The Blind School: Pioneering People and Places

Three items from Special Collections & Archives have been included in a new exhibition at the Museum of Liverpool, which explores the history of Liverpool’s Royal School for the Blind and the experiences of generations of its students.

The School, the first in Britain, was founded in 1791 by Edward Rushton. Born in Liverpool and apprenticed as a sea-boy at 11, Rushton contracted an eye infection on board a slave ship, an experience which left him both blind and with an interest in radical political causes.

Report of the state of the School for the Blind (Liverpool, 1817), SPEC Knowsley Pamphlet 241. Image courtesy of the Museum of Liverpool.

‘The Blind School: Pioneering People and Places’ is one of three exhibitions curated by History of Place, a national project run by Accentuate, which explores 800 years of disability history through eight different sites around the UK.

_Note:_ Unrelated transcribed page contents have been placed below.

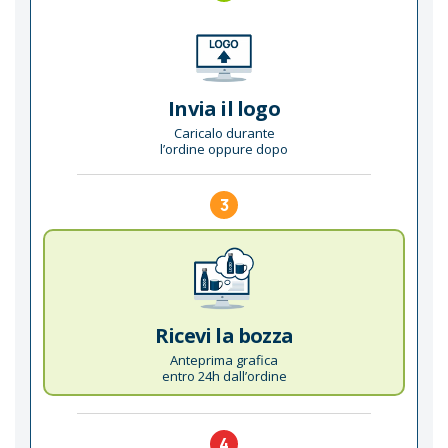
Invia il logo
Caricalo durante
l’ordine oppure dopo
3
Ricevi la bozza
Anteprima grafica
entro 24h dall’ordine
4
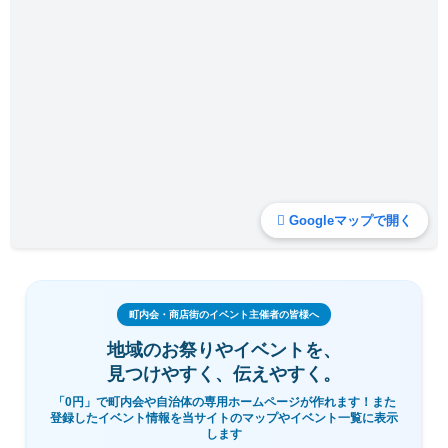
Googleマップで開く
町内会・商店街のイベント主催者の皆様へ
地域のお祭りやイベントを、
見つけやすく、伝えやすく。
「0円」で町内会や自治体の専用ホームページが作れます！また
登録したイベント情報を当サイトのマップやイベント一覧に表示
します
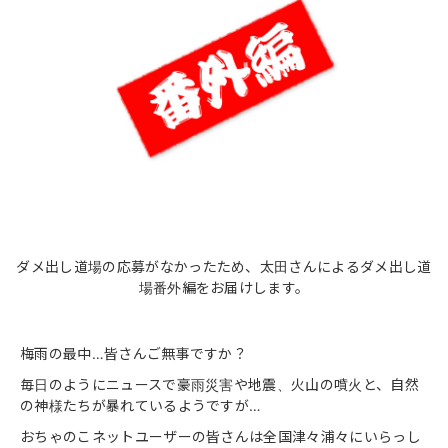
ダメ出し道場の応募がなかったため、太田さんによるダメ出し道
場番外編をお届けします。
梅雨の最中…皆さんご無事ですか？
毎日のようにニュースで豪雨災害や地震、火山の噴火と、自然
の神様たちが暴れているようですが…
おちゃのこネットユーザーの皆さんは全国津々浦々にいらっし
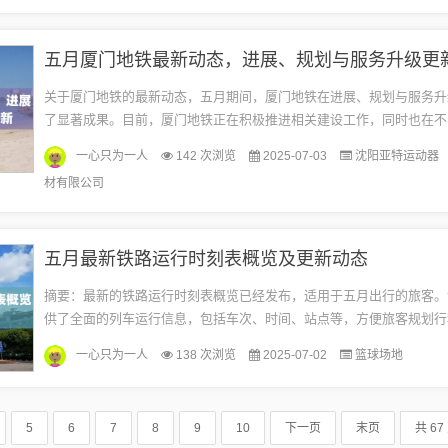
五月厦门地铁最新动态，进展、规划与服务升级更
关于厦门地铁的最新动态，五月期间，厦门地铁在进展、规划与服务升
了显著成果。目前，厦门地铁正在积极推进相关建设工作，同时也在不
质量，为乘客提供更加便捷、舒适的出行体验。厦门地铁将继续致力于
一心只为一人
142 次浏览
2025-07-03
沈阳亚特运动器
网...
材有限公司
五月最新铁路运行时刻表概览及更新动态
摘要：最新的铁路运行时刻表概览已经发布，适用于五月出行的旅客。
供了全面的列车运行信息，包括车次、时间、站点等，方便旅客规划行
新旨在提高旅客的出行效率和舒适度，确保列车运行的安全和准时。该
一心只为一人
138 次浏览
2025-07-02
篮球场地
包...
5
6
7
8
9
10
下一页
末页
共 67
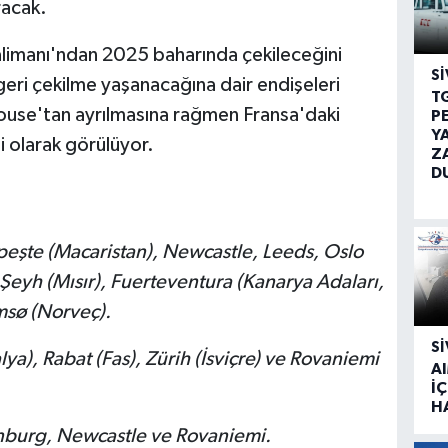
racak.
limanı'ndan 2025 baharında çekileceğini
SI
 geri çekilme yaşanacağına dair endişeleri
T
louse'tan ayrılmasına rağmen Fransa'daki
P
Y
ti olarak görülüyor.
Z
D
peşte (Macaristan), Newcastle, Leeds, Oslo
Şeyh (Mısır), Fuerteventura (Kanarya Adaları,
omsø (Norveç).
SI
a), Rabat (Fas), Zürih (İsviçre) ve Rovaniemi
A
İÇ
H
nburg, Newcastle ve Rovaniemi.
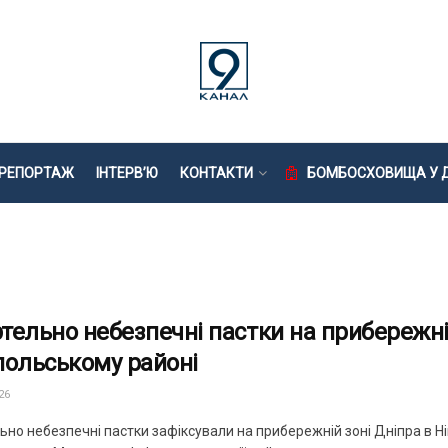
РЕПОРТАЖ
ІНТЕРВ’Ю
КОНТАКТИ
БОМБОСХОВИЩА У Д
тельно небезпечні пастки на прибережні
польському районі
26
ьно небезпечні пастки зафіксували на прибережній зоні Дніпра в Н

A group of volunteers working on the Heritage Lottery-funded project visited Special Collections & Archives as part of their research in 2016. The group consulted a number of items from the collection and later selected three items to appear in the final exhibition, all printed in Liverpool – An unselfish life: sermon preached at the Blind School Chapel (1878);  Report of the state of the School for the Blind (1817); and An address to the benevolent founders of the Chapel for the Blind (1828)The books are displayed alongside objects, spoken stories and a film made with visually impaired and blind students from St Vincent’s School in a narrative which challenges people’s attitudes towards blind people, both past and present.

The exhibition includes audio description, Braille, British Sign Language interpretation, and multi-sensory features, and is open at the Museum of Liverpool until April 15th 2018.

The launch event on 25 January 2018. Image courtesy of the Museum of Liverpool.